Set down, word for word, everything from "Finally found some" down to "of rewriting done." in the post on plagiarism detection software below.

SELECTED EXCERPT:
☆ ☆ ☆ ☆ ☆

Showing posts with label turnitin. Show all posts
Showing posts with label turnitin. Show all posts

Tuesday, October 13, 2020

Plagiarism Detection Software: Publication, Mergers, News

Finally found some time for a post!

First off: The TeSToP working group (of which I am a participant) at the European Network for Academic Integrity has finally published its test of support tools for plagiarism detection. It looks at the results from various angles such as effectiveness on various European languages, one source or multi-source plagiarism, and amount of rewriting done.

Foltýnek, T., Dlabolová, D., Anohina-Naumeca, A. et al. Testing of support tools for plagiarism detection. Int J Educ Technol High Educ 17, 46 (2020). https://doi.org/10.1186/s41239-020-00192-4

Abstract:
There is a general belief that software must be able to easily do things that humans find difficult. Since finding sources for plagiarism in a text is not an easy task, there is a wide-spread expectation that it must be simple for software to determine if a text is plagiarized or not. Software cannot determine plagiarism, but it can work as a support tool for identifying some text similarity that may constitute plagiarism. But how well do the various systems work? This paper reports on a collaborative test of 15 web-based text-matching systems that can be used when plagiarism is suspected. It was conducted by researchers from seven countries using test material in eight different languages, evaluating the effectiveness of the systems on single-source and multi-source documents. A usability examination was also performed. The sobering results show that although some systems can indeed help identify some plagiarized content, they clearly do not find all plagiarism and at times also identify non-plagiarized material as problematic.

☆ ☆ ☆ ☆ ☆

INFORMATION SHOWN:
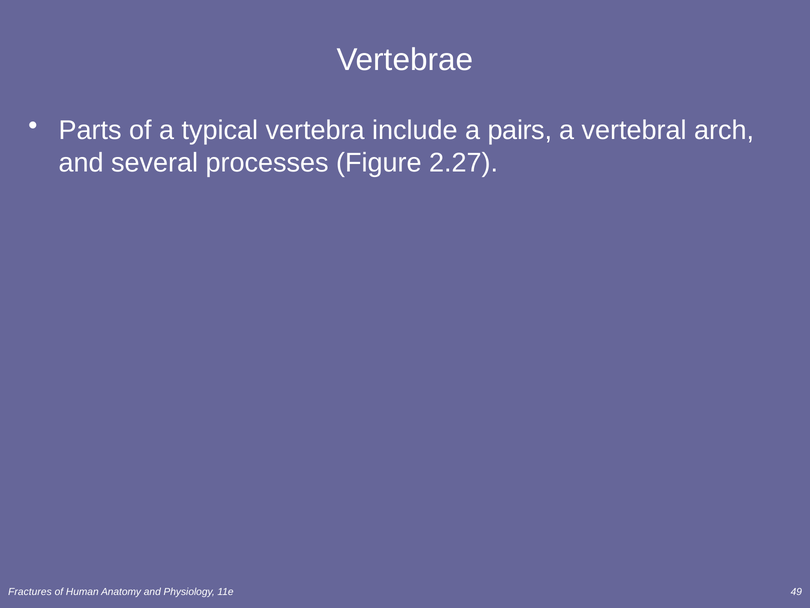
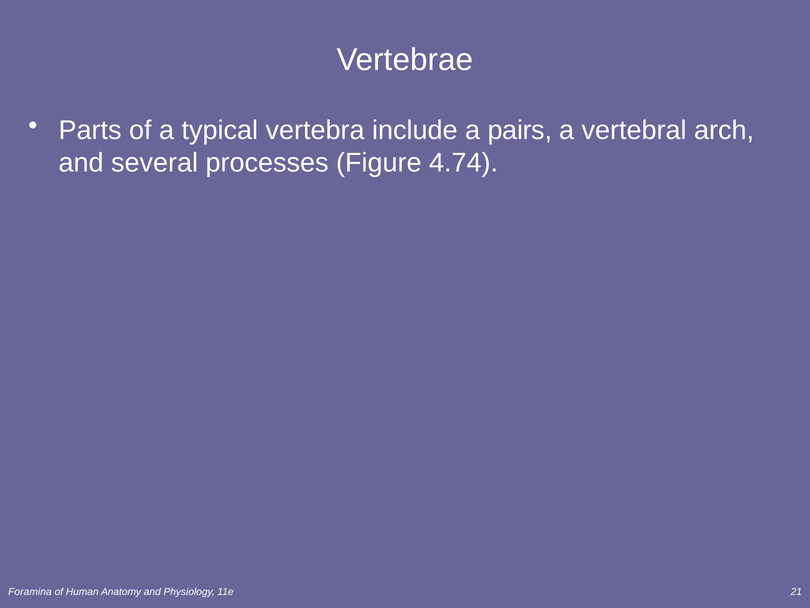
2.27: 2.27 -> 4.74
Fractures: Fractures -> Foramina
49: 49 -> 21
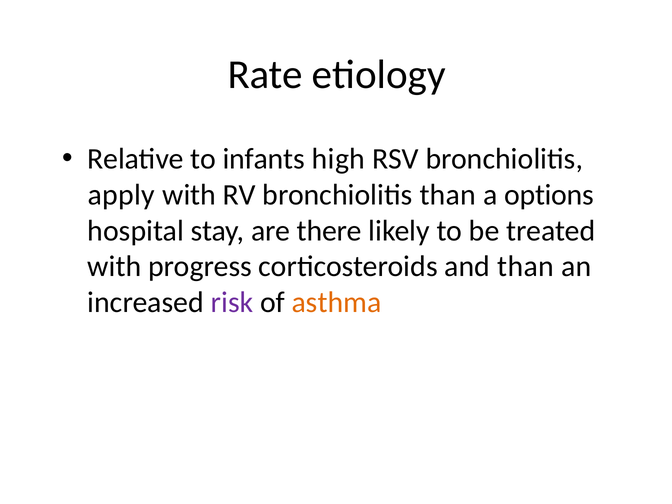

☆ ☆ ☆ ☆ ☆

RESPONSE:
Finally found some time for a post!

First off: The TeSToP working group (of which I am a participant) at the European Network for Academic Integrity has finally published its test of support tools for plagiarism detection. It looks at the results from various angles such as effectiveness on various European languages, one source or multi-source plagiarism, and amount of rewriting done.